Prevalence of Blood Vessel Disease
To test their hypothesis that renal arteriosclerosis would occur at a younger age in patients with lupus nephritis compared with healthy controls, Garg et al. reviewed data on 189 patients with lupus nephritis who underwent native renal biopsy between 1994 and 2017 at the University of Wisconsin Hospital and Clinics. Patients ranged in age from 2–79 years (median age of 25 years), and the majority were female (78%) and white (73%).
Biopsy reports showed that 41% had renal arterial changes (31% had renal arteriosclerosis and 12% had hyaline arteriolosclerosis), and that renal arteriosclerosis increased with age. Overall, one in three patients 60–69 years old had moderate-to-severe sclerosis.
When compared with healthy controls, the onset of any arteriosclerosis in patients with lupus nephritis occurred two decades earlier. Patients with lupus nephritis aged 30–39 years had comparable renal arteriosclerosis to healthy kidney donors aged 50–59 years (41% vs. 44%), and patients with lupus nephritis aged 40–49 years had comparable renal arteriosclerosis to controls 60–69 years (52% vs. 51%). Patients with lupus nephritis aged 60–69 years had a fivefold higher prevalence of moderately severe arteriosclerosis compared with age-matched healthy donors (33% vs. 6%).
The study found age and lupus nephritis chronicity were independent predictors of renal arteriosclerosis. Patients with lupus nephritis who were older than 30 years had threefold higher odds of developing renal arteriosclerosis than patients younger than 30 (odds ratio [OR] 3.3; confidence interval [CI], 1.3, 9.1; P=0.02), and patients with chronic lupus nephritis had a fourfold greater odds (OR 4.0; CI, 1.5, 11.6; P=0.01)

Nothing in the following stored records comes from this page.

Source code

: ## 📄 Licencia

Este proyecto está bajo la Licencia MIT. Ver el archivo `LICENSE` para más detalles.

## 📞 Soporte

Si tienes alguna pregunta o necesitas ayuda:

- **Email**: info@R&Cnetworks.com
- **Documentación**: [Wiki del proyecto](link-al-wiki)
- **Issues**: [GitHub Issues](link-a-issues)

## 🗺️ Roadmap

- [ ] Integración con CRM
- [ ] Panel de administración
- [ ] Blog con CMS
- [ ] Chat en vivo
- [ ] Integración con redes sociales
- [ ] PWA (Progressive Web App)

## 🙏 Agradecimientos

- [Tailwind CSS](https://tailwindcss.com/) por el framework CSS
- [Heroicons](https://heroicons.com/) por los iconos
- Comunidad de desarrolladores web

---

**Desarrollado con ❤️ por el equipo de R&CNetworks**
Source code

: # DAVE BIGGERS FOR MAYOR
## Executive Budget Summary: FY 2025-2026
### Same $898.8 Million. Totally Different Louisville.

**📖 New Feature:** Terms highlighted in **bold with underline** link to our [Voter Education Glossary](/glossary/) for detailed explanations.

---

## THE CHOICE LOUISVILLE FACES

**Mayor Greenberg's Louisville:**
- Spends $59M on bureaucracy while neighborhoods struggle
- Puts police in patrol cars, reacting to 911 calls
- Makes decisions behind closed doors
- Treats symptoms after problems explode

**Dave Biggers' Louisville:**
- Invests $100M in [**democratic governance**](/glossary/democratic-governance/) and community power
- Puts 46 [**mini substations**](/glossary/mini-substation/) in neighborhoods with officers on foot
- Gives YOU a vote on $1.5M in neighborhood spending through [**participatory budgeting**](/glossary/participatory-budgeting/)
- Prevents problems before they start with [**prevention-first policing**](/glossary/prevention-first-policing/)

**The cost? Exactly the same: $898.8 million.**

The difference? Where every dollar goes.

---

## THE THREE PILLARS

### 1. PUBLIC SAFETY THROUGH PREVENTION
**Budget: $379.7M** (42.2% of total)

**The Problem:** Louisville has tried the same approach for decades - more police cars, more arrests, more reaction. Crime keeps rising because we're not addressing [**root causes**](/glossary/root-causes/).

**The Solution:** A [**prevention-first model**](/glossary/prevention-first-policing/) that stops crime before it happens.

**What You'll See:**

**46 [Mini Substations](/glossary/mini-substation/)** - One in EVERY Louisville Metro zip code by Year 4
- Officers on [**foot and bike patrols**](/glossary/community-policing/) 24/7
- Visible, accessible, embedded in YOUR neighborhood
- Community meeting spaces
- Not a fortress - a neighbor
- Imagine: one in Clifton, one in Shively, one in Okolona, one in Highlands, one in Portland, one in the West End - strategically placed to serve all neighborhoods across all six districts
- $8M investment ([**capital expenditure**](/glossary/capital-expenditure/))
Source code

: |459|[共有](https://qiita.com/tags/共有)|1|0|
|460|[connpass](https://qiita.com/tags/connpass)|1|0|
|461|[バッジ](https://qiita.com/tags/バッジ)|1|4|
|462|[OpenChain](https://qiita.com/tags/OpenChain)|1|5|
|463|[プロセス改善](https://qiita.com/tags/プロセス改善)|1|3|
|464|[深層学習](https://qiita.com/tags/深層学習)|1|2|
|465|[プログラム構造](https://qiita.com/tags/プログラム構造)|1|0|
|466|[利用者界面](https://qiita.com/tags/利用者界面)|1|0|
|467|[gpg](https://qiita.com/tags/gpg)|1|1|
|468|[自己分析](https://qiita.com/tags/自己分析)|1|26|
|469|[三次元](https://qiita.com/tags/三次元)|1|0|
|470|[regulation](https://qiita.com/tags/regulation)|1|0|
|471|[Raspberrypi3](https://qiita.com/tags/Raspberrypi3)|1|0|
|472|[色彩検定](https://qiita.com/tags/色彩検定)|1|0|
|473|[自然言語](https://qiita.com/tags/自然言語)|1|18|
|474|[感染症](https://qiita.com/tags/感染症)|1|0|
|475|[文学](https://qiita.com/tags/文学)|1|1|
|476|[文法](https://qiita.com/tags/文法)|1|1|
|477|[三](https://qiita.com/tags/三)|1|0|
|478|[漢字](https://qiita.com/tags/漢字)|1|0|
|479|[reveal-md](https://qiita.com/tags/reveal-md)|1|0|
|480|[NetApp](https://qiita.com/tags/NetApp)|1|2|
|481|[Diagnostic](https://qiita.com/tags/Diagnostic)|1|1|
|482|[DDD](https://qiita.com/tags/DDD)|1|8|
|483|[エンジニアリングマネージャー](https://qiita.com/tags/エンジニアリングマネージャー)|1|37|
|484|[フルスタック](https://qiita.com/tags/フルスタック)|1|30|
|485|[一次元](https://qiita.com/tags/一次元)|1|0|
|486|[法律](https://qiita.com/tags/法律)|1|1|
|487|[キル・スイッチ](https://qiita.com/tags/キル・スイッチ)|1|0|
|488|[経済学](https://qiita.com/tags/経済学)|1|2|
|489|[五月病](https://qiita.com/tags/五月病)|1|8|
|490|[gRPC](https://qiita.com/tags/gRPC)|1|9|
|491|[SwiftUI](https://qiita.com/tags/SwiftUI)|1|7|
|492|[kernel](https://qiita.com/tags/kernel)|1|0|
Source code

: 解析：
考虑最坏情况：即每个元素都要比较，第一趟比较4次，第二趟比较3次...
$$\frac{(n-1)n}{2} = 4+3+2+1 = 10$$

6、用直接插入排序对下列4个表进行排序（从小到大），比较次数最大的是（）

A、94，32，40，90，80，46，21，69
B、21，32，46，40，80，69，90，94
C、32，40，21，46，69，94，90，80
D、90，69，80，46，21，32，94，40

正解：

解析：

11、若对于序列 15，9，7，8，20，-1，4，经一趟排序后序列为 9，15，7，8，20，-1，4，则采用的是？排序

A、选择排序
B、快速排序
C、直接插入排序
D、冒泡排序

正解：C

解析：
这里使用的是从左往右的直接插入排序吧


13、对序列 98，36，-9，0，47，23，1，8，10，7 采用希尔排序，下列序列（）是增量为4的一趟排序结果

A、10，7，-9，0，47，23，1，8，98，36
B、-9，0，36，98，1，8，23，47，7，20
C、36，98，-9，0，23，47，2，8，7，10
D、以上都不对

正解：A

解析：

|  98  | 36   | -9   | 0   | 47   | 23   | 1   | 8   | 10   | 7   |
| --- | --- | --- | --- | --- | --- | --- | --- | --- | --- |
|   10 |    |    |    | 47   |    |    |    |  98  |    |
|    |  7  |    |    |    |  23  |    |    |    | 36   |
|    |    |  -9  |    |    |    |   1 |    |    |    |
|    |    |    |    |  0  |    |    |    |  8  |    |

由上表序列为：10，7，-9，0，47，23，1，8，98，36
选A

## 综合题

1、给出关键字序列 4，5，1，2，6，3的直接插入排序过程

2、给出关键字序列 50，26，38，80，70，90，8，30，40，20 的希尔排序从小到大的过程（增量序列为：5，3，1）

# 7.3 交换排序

Commenting on these findings, Ram Raj Singh, MD, professor of medicine, rheumatology, and pathology at the David Geffen School of Medicine, University of California, Los Angeles, emphasizes the need for more research to better understand why some patients with lupus nephritis develop renal arteriosclerosis. He also notes the need for additional research given the small numbers in the study and the predominance of white patients.
“Because non-white patients generally have more severe lupus nephritis and poorer outcomes from lupus, future studies involving diverse patient populations would be needed to further realize the importance of this research,” he says.
The authors note the lack of diversity as a study limitation, and according to Dr. Garg, future research will focus on diverse cohorts and the correlation between renal arteriosclerosis and CVD occurrence.
Universal Reporting
By over-reading renal biopsies in a subset of 42 patients using the Banff criteria for grading, the researchers also examined whether the burden of renal arteriosclerosis is under-reported in lupus nephritis biopsies. The Banff grading system categorizes renal arteriosclerosis as none, mild (<25%), moderate (26–50%) and severe (>50%) luminal narrowing. Patients included in this analysis had a mean age of 31 years at the time of their diagnosis of lupus nephritis, most were women (75%), a minority were Black (25%), and nearly half (49%) had chronic lupus nephritis.